■ TASK OBJECTIVE
Copy exactly the lines from the start of the material through the line with "constant value like". Pictures stay out of the copy.

■ DATASET RECORDS
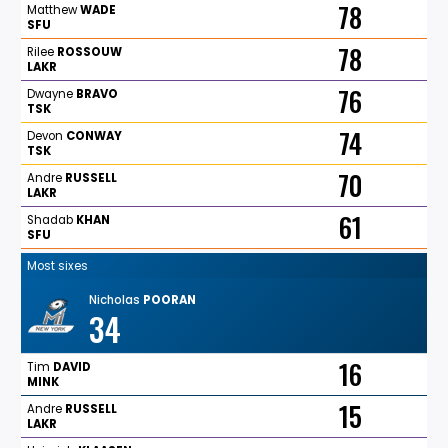
78
Matthew
WADE
SFU
78
Rilee
ROSSOUW
LAKR
76
Dwayne
BRAVO
TSK
74
Devon
CONWAY
TSK
70
Andre
RUSSELL
LAKR
61
Shadab
KHAN
SFU
Most sixes
Nicholas
POORAN
34
16
Tim
DAVID
MINK
15
Andre
RUSSELL
LAKR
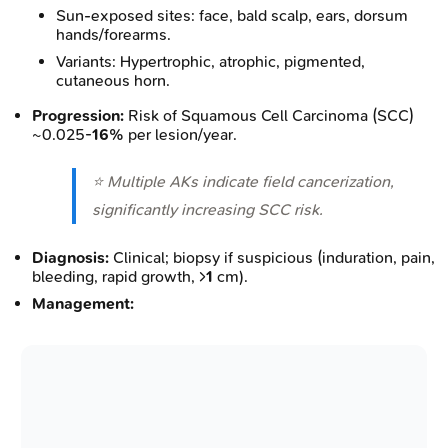
Sun-exposed sites: face, bald scalp, ears, dorsum
hands/forearms.
Variants: Hypertrophic, atrophic, pigmented,
cutaneous horn.
Progression:
Risk of Squamous Cell Carcinoma (SCC)
~0.025-
16%
per lesion/year.
⭐ Multiple AKs indicate field cancerization,
significantly increasing SCC risk.
Diagnosis:
Clinical; biopsy if suspicious (induration, pain,
bleeding, rapid growth, >
1
cm).
Management:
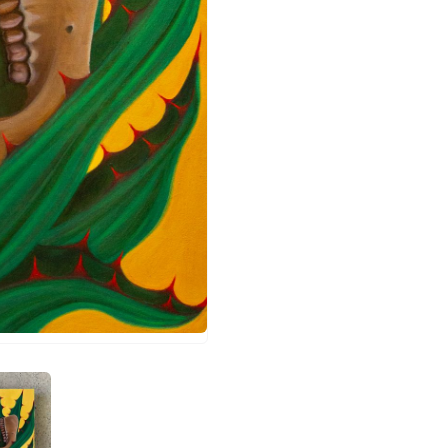
a penca 2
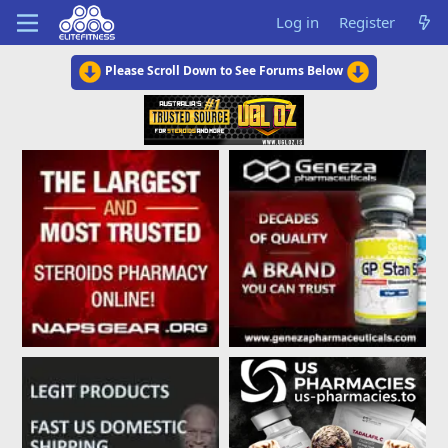
Log in
Register
Please Scroll Down to See Forums Below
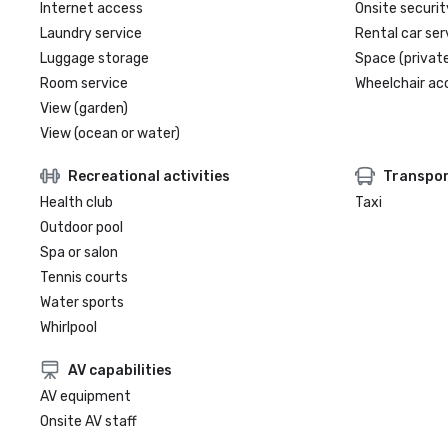
Internet access
Onsite securit
Laundry service
Rental car ser
Luggage storage
Space (private
Room service
Wheelchair ac
View (garden)
View (ocean or water)
Recreational activities
Transpor
Health club
Taxi
Outdoor pool
Spa or salon
Tennis courts
Water sports
Whirlpool
AV capabilities
AV equipment
Onsite AV staff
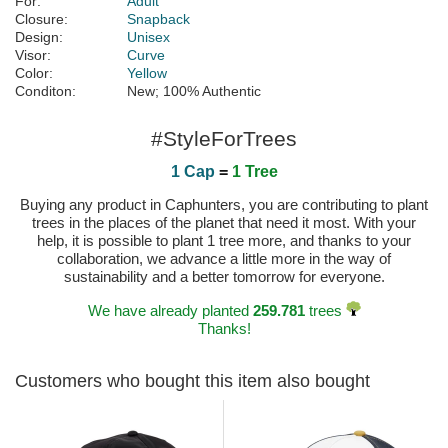
For:
Adult
Closure:
Snapback
Design:
Unisex
Visor:
Curve
Color:
Yellow
Conditon:
New; 100% Authentic
#StyleForTrees
1 Cap
=
1 Tree
Buying any product in Caphunters, you are contributing to plant
trees in the places of the planet that need it most. With your
help, it is possible to plant 1 tree more, and thanks to your
collaboration, we advance a little more in the way of
sustainability and a better tomorrow for everyone.
We have already planted
259.781
trees
Thanks!
Customers who bought this item also bought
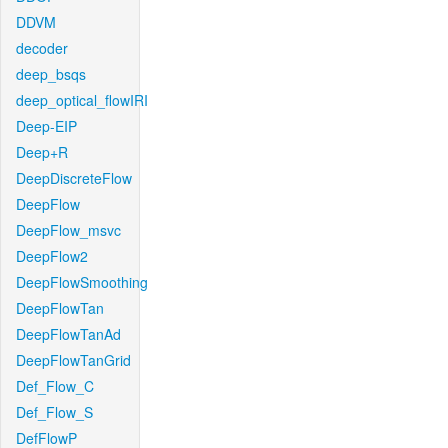
DDVM
decoder
deep_bsqs
deep_optical_flowIRI
Deep-EIP
Deep+R
DeepDiscreteFlow
DeepFlow
DeepFlow_msvc
DeepFlow2
DeepFlowSmoothing
DeepFlowTan
DeepFlowTanAd
DeepFlowTanGrid
Def_Flow_C
Def_Flow_S
DefFlowP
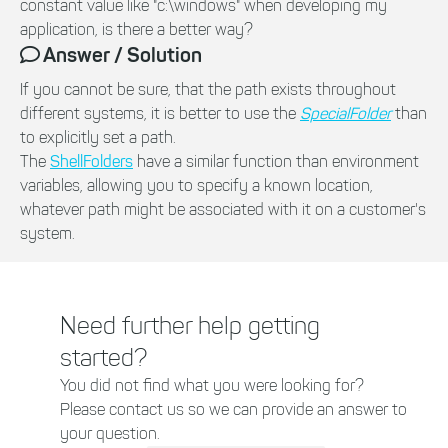
constant value like "c:\windows" when developing my
application, is there a better way?
Answer / Solution
If you cannot be sure, that the path exists throughout
different systems, it is better to use the
SpecialFolder
than
to explicitly set a path.
The
ShellFolders
have a similar function than environment
variables, allowing you to specify a known location,
whatever path might be associated with it on a customer's
system.
Need further help getting
started?
You did not find what you were looking for?
Please contact us so we can provide an answer to
your question.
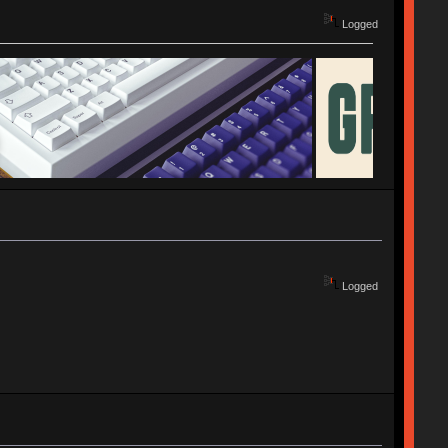
Logged
Logged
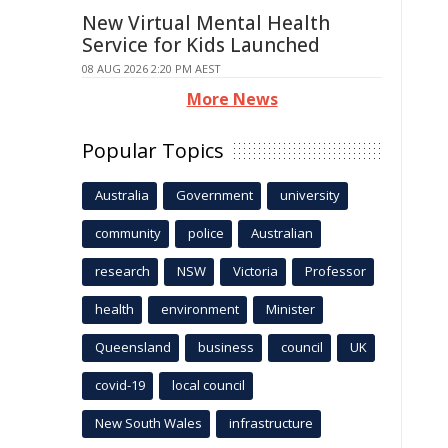
New Virtual Mental Health
Service for Kids Launched
08 AUG 2026 2:20 PM AEST
More News
Popular Topics
Australia
Government
university
community
police
Australian
research
NSW
Victoria
Professor
health
environment
Minister
Queensland
business
council
UK
covid-19
local council
New South Wales
infrastructure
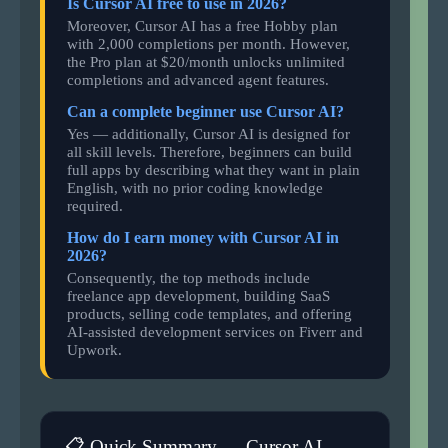
Is Cursor AI free to use in 2026?
Moreover, Cursor AI has a free Hobby plan
with 2,000 completions per month. However,
the Pro plan at $20/month unlocks unlimited
completions and advanced agent features.
Can a complete beginner use Cursor AI?
Yes — additionally, Cursor AI is designed for
all skill levels. Therefore, beginners can build
full apps by describing what they want in plain
English, with no prior coding knowledge
required.
How do I earn money with Cursor AI in
2026?
Consequently, the top methods include
freelance app development, building SaaS
products, selling code templates, and offering
AI-assisted development services on Fiverr and
Upwork.
📋 Quick Summary — Cursor AI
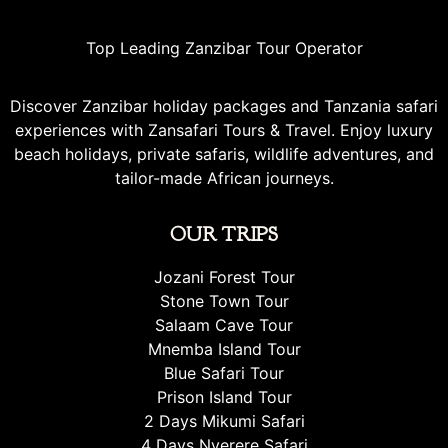
Top Leading Zanzibar Tour Operator
Discover Zanzibar holiday packages and Tanzania safari
experiences with Zansafari Tours & Travel. Enjoy luxury
beach holidays, private safaris, wildlife adventures, and
tailor-made African journeys.
OUR TRIPS
Jozani Forest Tour
Stone Town Tour
Salaam Cave Tour
Mnemba Island Tour
Blue Safari Tour
Prison Island Tour
2 Days Mikumi Safari
4 Days Nyerere Safari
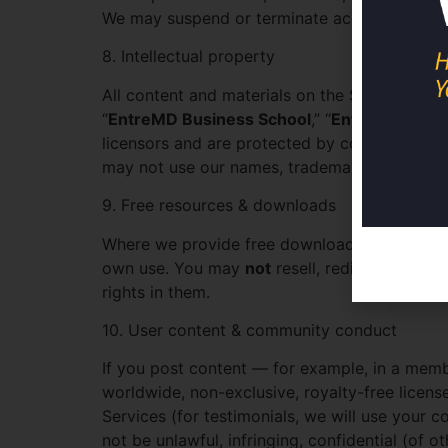
We may suspend or terminate access for viola
8. Intellectual property
All content and materials on the Site and in t
“
EntreMD Business School
,” “
EntreMD Meth
licensors and are protected by copyright, tra
may not use our names, trademarks, or conten
9. Free resources & downloads
Where we provide free downloads, guides, tem
own use. You may
not
resell, redistribute, su
rights in them.
10. User content & community conduct
If you post content — for example, in a mem
worldwide, non-exclusive, royalty-free licens
Services (for testimonials, we will use your c
not be unlawful, infringing, confidential (of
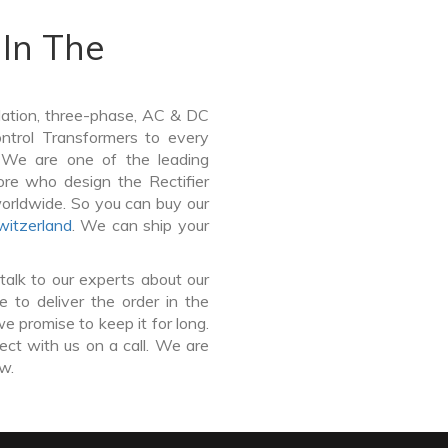
In The
lation, three-phase, AC & DC
Control Transformers to every
. We are one of the leading
ore who design the Rectifier
worldwide. So you can buy our
witzerland
. We can ship your
talk to our experts about our
 to deliver the order in the
e promise to keep it for long.
ct with us on a call. We are
ow.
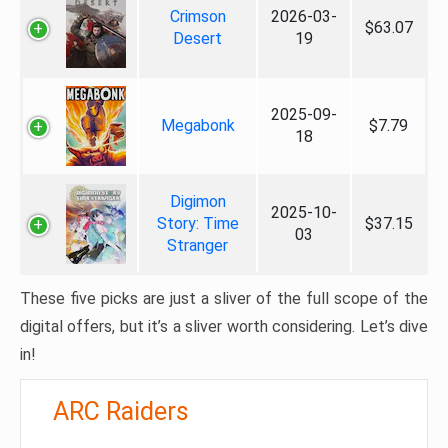
Crimson
2026-03-
$63.07
Desert
19
2025-09-
Megabonk
$7.79
18
Digimon
2025-10-
Story: Time
$37.15
03
Stranger
These five picks are just a sliver of the full scope of the
digital offers, but it’s a sliver worth considering. Let’s dive
in!
ARC Raiders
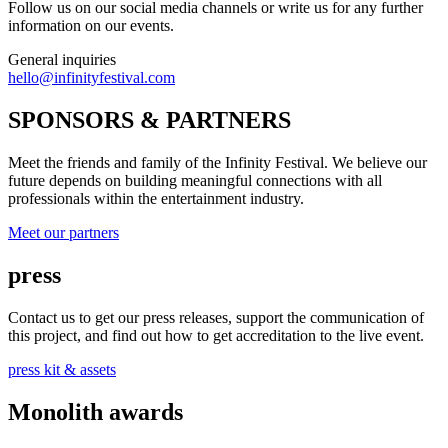
Follow us on our social media channels or write us for any further
information on our events.
General inquiries
hello@infinityfestival.com
SPONSORS & PARTNERS
Meet the friends and family of the Infinity Festival. We believe our
future depends on building meaningful connections with all
professionals within the entertainment industry.
Meet our partners
press
Contact us to get our press releases, support the communication of
this project, and find out how to get accreditation to the live event.
press kit & assets
Monolith awards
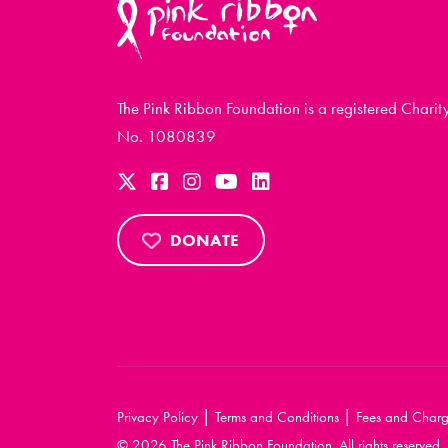
The Pink Ribbon Foundation is a registered Charit
No. 1080839
DONATE
|
|
Privacy Policy
Terms and Conditions
Fees and Charg
© 2026 The Pink Ribbon Foundation. All rights reserved.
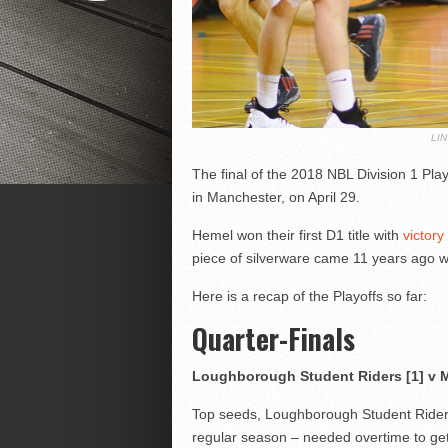
LI
The final of the 2018 NBL Division 1 Pla
in Manchester, on April 29.
Hemel won their first D1 title with
victory
piece of silverware came 11 years ago wh
Here is a recap of the Playoffs so far:
Quarter-Finals
Loughborough Student Riders [1] v M
Top seeds, Loughborough Student Ride
regular season – needed overtime to ge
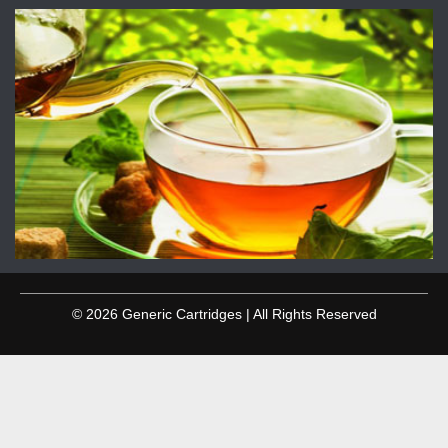
© 2026 Generic Cartridges | All Rights Reserved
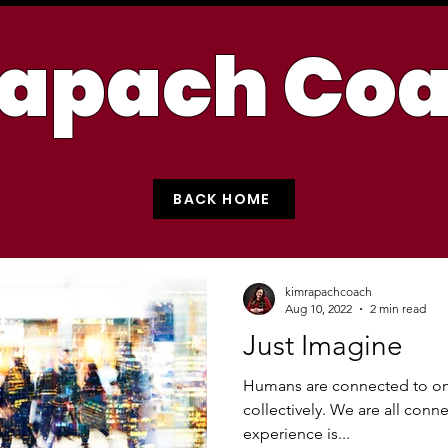
apach Co
BACK HOME
kimrapachcoach
Aug 10, 2022
2 min read
Just Imagine
Humans are connected to one
collectively. We are all conn
experience is...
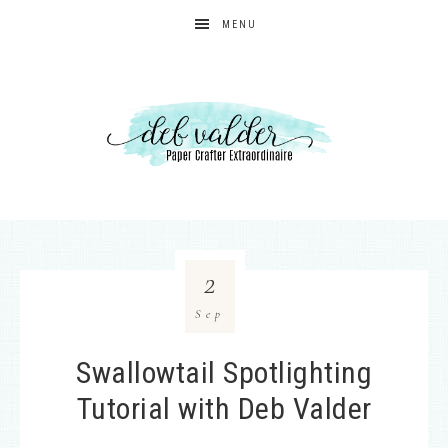
MENU
2
Sep
Swallowtail Spotlighting
Tutorial with Deb Valder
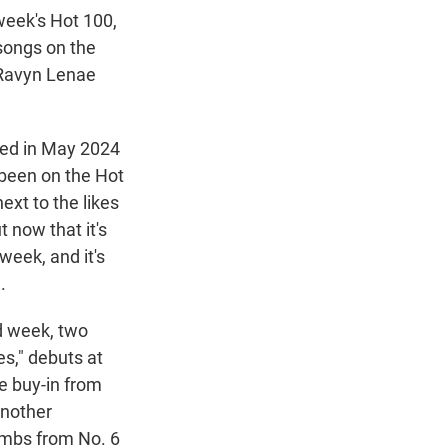
week's Hot 100,
 songs on the
 Ravyn Lenae
ped in May 2024
 been on the Hot
ext to the likes
t now that it's
 week, and it's
.
nd week, two
es," debuts at
re buy-in from
another
limbs from No. 6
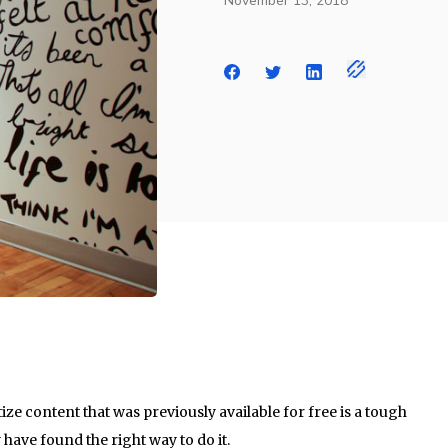
November 13, 2018
ze content that was previously available for free is a tough
 have found the right way to do it.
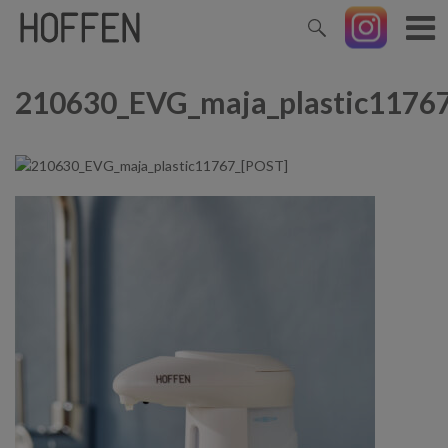
210630_EVG_maja_plastic1176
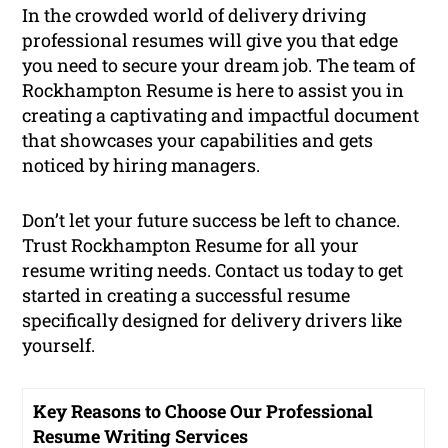
In the crowded world of delivery driving
professional resumes will give you that edge
you need to secure your dream job. The team of
Rockhampton Resume is here to assist you in
creating a captivating and impactful document
that showcases your capabilities and gets
noticed by hiring managers.
Don’t let your future success be left to chance.
Trust Rockhampton Resume for all your
resume writing needs. Contact us today to get
started in creating a successful resume
specifically designed for delivery drivers like
yourself.
Key Reasons to Choose Our Professional
Resume Writing Services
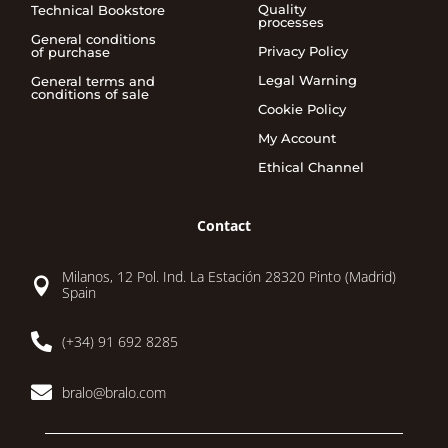
Quality
Technical Bookstore
processes
General conditions
Privacy Policy
of purchase
Legal Warning
General terms and
conditions of sale
Cookie Policy
My Account
Ethical Channel
Contact
Milanos, 12 Pol. Ind. La Estación 28320 Pinto (Madrid)

Spain

(+34) 91 692 8285

bralo@bralo.com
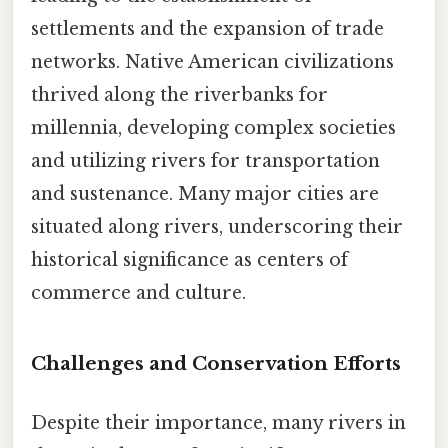
settlements and the expansion of trade
networks. Native American civilizations
thrived along the riverbanks for
millennia, developing complex societies
and utilizing rivers for transportation
and sustenance. Many major cities are
situated along rivers, underscoring their
historical significance as centers of
commerce and culture.
Challenges and Conservation Efforts
Despite their importance, many rivers in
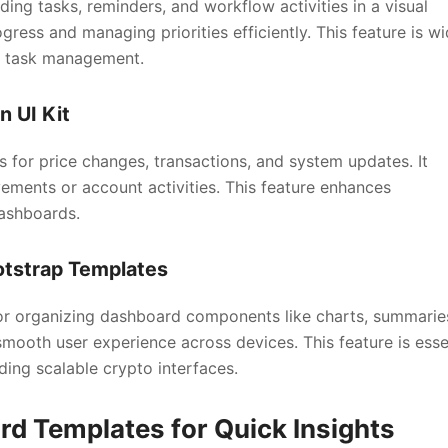
ng tasks, reminders, and workflow activities in a visual
gress and managing priorities efficiently. This feature is wi
r task management.
n UI Kit
s for price changes, transactions, and system updates. It
ments or account activities. This feature enhances
ashboards.
otstrap Templates
for organizing dashboard components like charts, summarie
mooth user experience across devices. This feature is esse
ing scalable crypto interfaces.
d Templates for Quick Insights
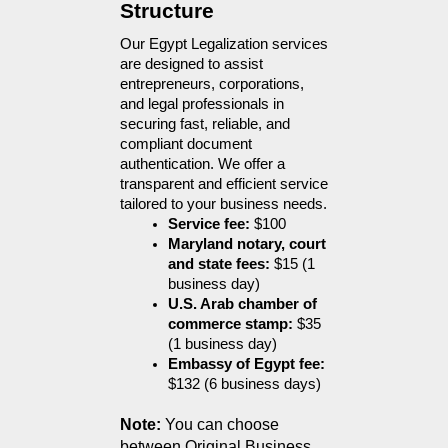
Structure
Our Egypt Legalization services 
are designed to assist 
entrepreneurs, corporations, 
and legal professionals in 
securing fast, reliable, and 
compliant document 
authentication. We offer a 
transparent and efficient service 
tailored to your business needs.
Service fee:
 $100
Maryland notary, court 
and state fees:
 $15 (1 
business day)
U.S. Arab chamber of 
commerce stamp:
 $35 
(1 business day)
Embassy of Egypt fee:
$132 (6 business days)
Note:
 You can choose 
between Original Business 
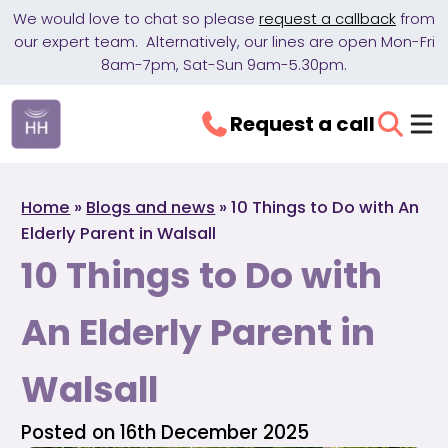
We would love to chat so please
request a callback
from
our expert team. Alternatively, our lines are open Mon-Fri
8am-7pm, Sat-Sun 9am-5.30pm.
Request a call
Home
»
Blogs and news
»
10 Things to Do with An
Elderly Parent in Walsall
10 Things to Do with
An Elderly Parent in
Walsall
Posted on 16th December 2025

■ REPLY TO THE TASK
78
Matthew
WADE
SFU
78
Rilee
ROSSOUW
LAKR
76
Dwayne
BRAVO
TSK
74
Devon
CONWAY
TSK
70
Andre
RUSSELL
LAKR
61
Shadab
KHAN
SFU
Most sixes
Nicholas
POORAN
34
16
Tim
DAVID
MINK
15
Andre
RUSSELL
LAKR
Sun-exposed sites: face, bald scalp, ears, dorsum
hands/forearms.
Variants: Hypertrophic, atrophic, pigmented,
cutaneous horn.
Progression:
Risk of Squamous Cell Carcinoma (SCC)
~0.025-
16%
per lesion/year.
⭐ Multiple AKs indicate field cancerization,
significantly increasing SCC risk.
Diagnosis:
Clinical; biopsy if suspicious (induration, pain,
bleeding, rapid growth, >
1
cm).
Management:
a penca 2
Log in
Register
Please Scroll Down to See Forums Below
Internet access
Onsite securit
Laundry service
Rental car ser
Luggage storage
Space (private
Room service
Wheelchair ac
View (garden)
View (ocean or water)
Recreational activities
Transpor
Health club
Taxi
Outdoor pool
Spa or salon
Tennis courts
Water sports
Whirlpool
AV capabilities
AV equipment
Onsite AV staff
For:
Adult
Closure:
Snapback
Design:
Unisex
Visor:
Curve
Color:
Yellow
Conditon:
New; 100% Authentic
#StyleForTrees
1 Cap
=
1 Tree
Buying any product in Caphunters, you are contributing to plant
trees in the places of the planet that need it most. With your
help, it is possible to plant 1 tree more, and thanks to your
collaboration, we advance a little more in the way of
sustainability and a better tomorrow for everyone.
We have already planted
259.781
trees
Thanks!
Customers who bought this item also bought
DDVM
decoder
deep_bsqs
deep_optical_flowIRI
Deep-EIP
Deep+R
DeepDiscreteFlow
DeepFlow
DeepFlow_msvc
DeepFlow2
DeepFlowSmoothing
DeepFlowTan
DeepFlowTanAd
DeepFlowTanGrid
Def_Flow_C
Def_Flow_S
DefFlowP
constant value like "c:\windows" when developing my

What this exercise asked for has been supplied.